As a tester, there are certain things one should look after when testing the home page:

  • Elements like banners, footer, social media links, etc. display and function correctly.
  • Test page loading time –as part of performance/load testing routines.
  • If the page has auto-scrolls, check refreshing times as per design.
  • Home page look and feel and performance is consistent across different web browsers, OS platforms and screen resolutions (cross-browser/platform compatibility and responsiveness testing).


Such an indispensable element/function in any modern Ecommerce website, it barely needs introduction. Since everyone who visits an online store is looking for something, it’s important to ensure a user/customer can find it in an intuitive and hassle-free way.

Some tips for testing the search function:

  • When doing a search query, we must ensure results are relevant and exact. They should yield the right coincidences for product category, name, brand etc.
  • Projected per-page results should match real results of products displayed on page.
  • Search criteria like brand, price, ratings, reviews etc., if available, should be enabled and filter results properly.
  • For multiple-page results, some mechanism must be available to browse between pages.

Shopping Cart

No real, viable online store can exist without a well functioning shopping cart. Keeping a precise account of the products a customer is selecting and their respective prices is critical, for obvious reasons: quality of service.

Some points to stress on when testing the shopping cart:

  • An item should be added to the cart each time a user clicks or taps on a product’s Add to Cart button. Conversely, a specific item should be removed from the cart each time a user selects its respective Remove from Cart button.
  • When the user is done shopping, some Checkout button should redirect him to the checkout page.
  • Amounts for all the selected products in the cart are correctly displayed.
  • Taxes must be calculated according to location and reflected in the sum total.
  • Shipping costs must be calculated according to the selected shipping options, and reflected in the sum total.
  • If options for coupons, loyal customer programs or other types of discount promotions, such discounts must be reflected in the sum total.

Payment Processing

Statistics say, sadly, that most cart abandonments are so due to the payment process being too complex or unintuitive. This leaves no doubt that testing the payment processing/gateway is indeed a very important step when testing an Ecommerce website.

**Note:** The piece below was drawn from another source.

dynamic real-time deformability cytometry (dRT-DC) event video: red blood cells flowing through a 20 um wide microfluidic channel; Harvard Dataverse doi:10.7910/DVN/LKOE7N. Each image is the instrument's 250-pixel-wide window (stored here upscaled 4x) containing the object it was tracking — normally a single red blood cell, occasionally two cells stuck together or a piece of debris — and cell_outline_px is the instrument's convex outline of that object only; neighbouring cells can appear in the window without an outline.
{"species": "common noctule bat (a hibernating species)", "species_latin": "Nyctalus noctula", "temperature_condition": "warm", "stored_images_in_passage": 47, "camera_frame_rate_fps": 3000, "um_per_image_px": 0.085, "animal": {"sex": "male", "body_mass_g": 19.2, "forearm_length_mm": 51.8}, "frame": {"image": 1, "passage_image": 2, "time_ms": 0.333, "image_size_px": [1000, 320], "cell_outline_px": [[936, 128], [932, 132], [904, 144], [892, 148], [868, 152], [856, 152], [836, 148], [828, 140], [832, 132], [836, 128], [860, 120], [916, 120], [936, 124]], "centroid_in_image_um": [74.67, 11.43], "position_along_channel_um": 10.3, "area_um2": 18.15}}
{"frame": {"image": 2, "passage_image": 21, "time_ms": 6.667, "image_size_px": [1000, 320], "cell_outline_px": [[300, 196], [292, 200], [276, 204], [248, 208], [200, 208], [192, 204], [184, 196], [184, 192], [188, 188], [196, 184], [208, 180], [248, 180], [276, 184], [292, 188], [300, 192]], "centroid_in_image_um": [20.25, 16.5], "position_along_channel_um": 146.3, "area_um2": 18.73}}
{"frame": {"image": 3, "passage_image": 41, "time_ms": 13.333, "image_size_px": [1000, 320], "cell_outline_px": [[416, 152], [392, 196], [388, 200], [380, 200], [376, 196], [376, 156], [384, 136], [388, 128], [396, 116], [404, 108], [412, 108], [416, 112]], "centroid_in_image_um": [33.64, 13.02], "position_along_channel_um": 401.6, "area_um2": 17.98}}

These are considered the key areas any tester should prioritize when testing an Ecommerce website payment gateway:

  • All payment options, if announced, must be available and functional.
  • Guest user checkouts should be allowed, using a partial address to compute shipping and taxes costs.
  • If the user is a returning customer, login page should prompt them to sign in.
  • Regular testing for data storage security is essential to preserve user’s and customer’s financial information safety.
  • After the payment is done, the customer should be redirected to some type of confirmation page.
  • Payment confirmations such as emails or phone app notifications should be received by the customer.


We’ve pretty roughly covered the critical points in which to put the stress when testing our Ecommerce website, and some of their specific scenarios. These are the key components of any Ecommerce platform, and deserve the appropriate attention, since a user who’s unable to make a purchase on our store, is 99.9% a lost customer.